Here the director has seemed to get further off-track from how excellent this franchise could be but also seems to have improved upon a lot of the key factors which made the previous instalments (not the original) so lacklustre.
At first glance the story seems to be one of JU-ON: THE GRUDGE 2’s most promising features, and you’d be right, it is VERY promising BUT the bad editing and scene switches between past and present make the story muddled and very confusing to follow.
Fortunately the ending is much better than the previous JU-ON movie and you are giving something to ponder on that actually seems coherent, unlike the prequels “WTF?...” ending.
JU-ON 2’s connection with the previous film seems pretty shallow, which can work against it but also in its favour depending on whether you’ve seen the prequel.
Those who have seen the prequel may have wanted this to have more in common with the first, like for example, the first feature film’s ending to carry over to this and actually make sense or to get some explanation as to what the heck was going on (I realise the ending meant the curse continues in a loop but that ending was wack!), plus that Megumi Okina was pretty cute.
Fortunately those who haven’t seen the first feature film may be pleasantly surprised… VERY pleasantly surprised. JU-ON 2 is an excellent stand-alone from the series and newcomers who want fresh scares that aren’t too clichéd are best to avoid the first film and watch this instead, it isn’t as shallow as the first movie.
The story segments are probably what let this down the most.
Trying to improve upon one of JU-ON: THE GRUDGE’s high points, the time transcending scenes, the director has gone way over board by taking that element and injecting it with a huge dose of speed.
While at times the switch between past, present and future is very clever (Tomoka’s story segment comes to mind) towards the end of the film it becomes very over used and incoherent to the storyline, making things muddled and confusing as to what time setting the characters are actually in at any given moment.
That’s what makes the story very confusing, and to make matters worse 2 of the characters are haunted before they even set foot in the house, either the director became confuse as to what time zone the story was in or he didn’t want to waste time building up the scares at the expense of coherency.
All that aside, the movie is very entertaining.
The acting is pretty mixed, Noriko Sakai as Harase ‘the horror queen’ Kyoko lacks the on screen charisma as Megumi Okina. Despite the directors attempts at making Kyoko a multi-layered character she just comes off as a 1 dimensional cut-out which is a shame.

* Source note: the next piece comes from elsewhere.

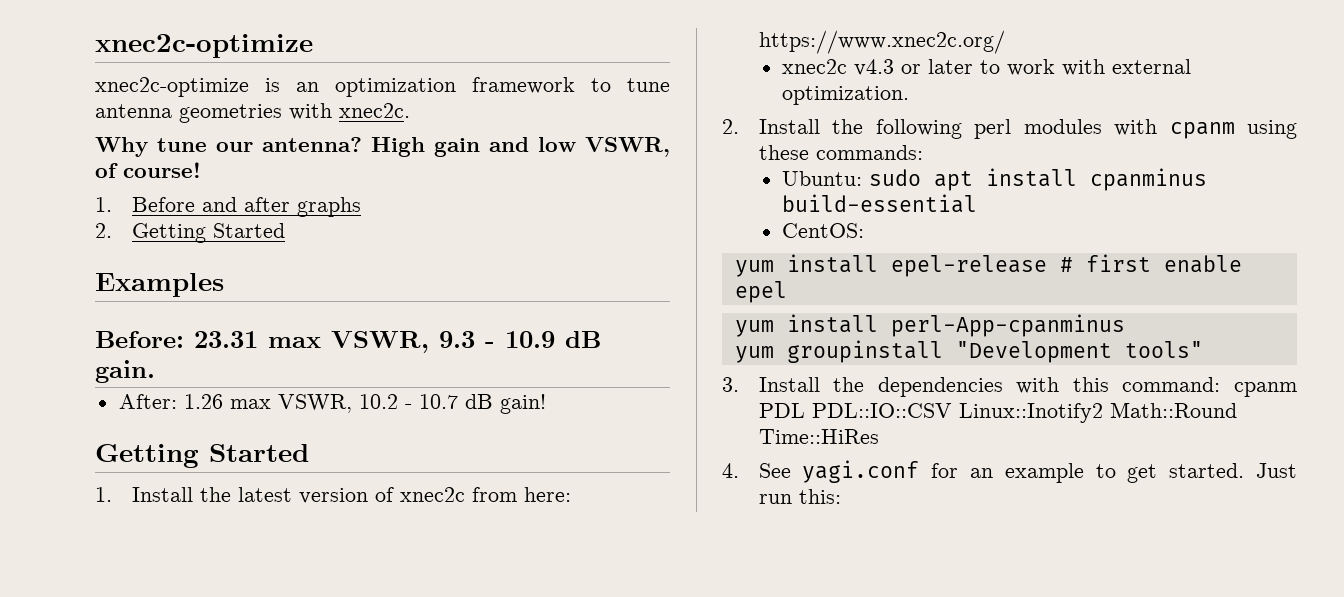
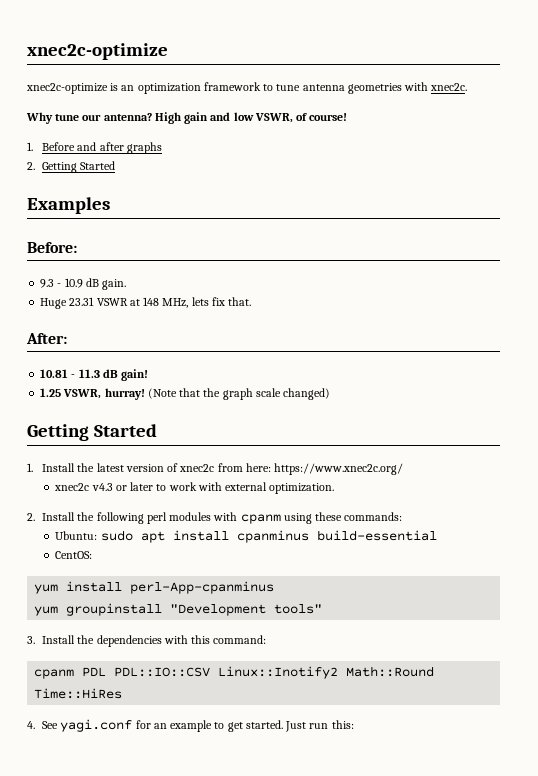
[194,331,429,353] 23.31 max VSWR, -> (77, 247) //
[118,394,546,414] After: 1.26 max VSWR, 10.2 - 10.7 dB gain! -> [40,297,252,309] [26,333,67,344] [40,369,149,381] [40,388,331,400] Huge 23.31 VSWR at 148 MHz, lets fix that. // After: // 10.81 - 11.3 dB gain! // 1.25 VSWR, hurray! (Note that the graph scale changed)
[734,254,1242,277] [734,281,787,303] // yum install epel-release # first enable epel -> (93, 555) none
(1221, 384) none -> (267, 639) //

The rest of the characters play their parts very well with the small exception of Yui Ichikawa who has some trouble playing Chiharu as she is haunted all through her time transcending scenes. Who could blame her though; moving from one timeline to the next and back again makes it very confusing for the actors to portray the correct emotions for the scene.
The ghosts on the other hand, Toshio is just not scary, would you be afraid of a little blue naked boy wearing eyeliner? I know I wouldn’t.
Kyoko is the ghost that delivers the majority of scares and with good reason, she can be really scary when she doesn’t look like a Chihuahua stuck under a long black wig (you’ll see the scene I mean, it’s hilarious).
Thankfully the director has gone back to the original TV movie’s visual style and gives us a much grittier and moody atmosphere thanks to the lower visual quality.
The audio remains mostly the same except the croaking isn’t used as much. I would have loved the creepy piano tune at the title screen to be used more but it wouldn’t have improved the film significantly so I guess there’s no point.
All negativity aside, JU-ON 2 is not a film for those who didn’t like the previous film, if you want to be converted, the original TV movie is your best bet.
Those who are interested in the JU-ON franchise, don’t be discouraged by the lower score because this film is great for first timers.
And finally, those who enjoyed the first movie, I think you’ll find this more than a worthy addition to your library, it’s a shame I didn’t like it though.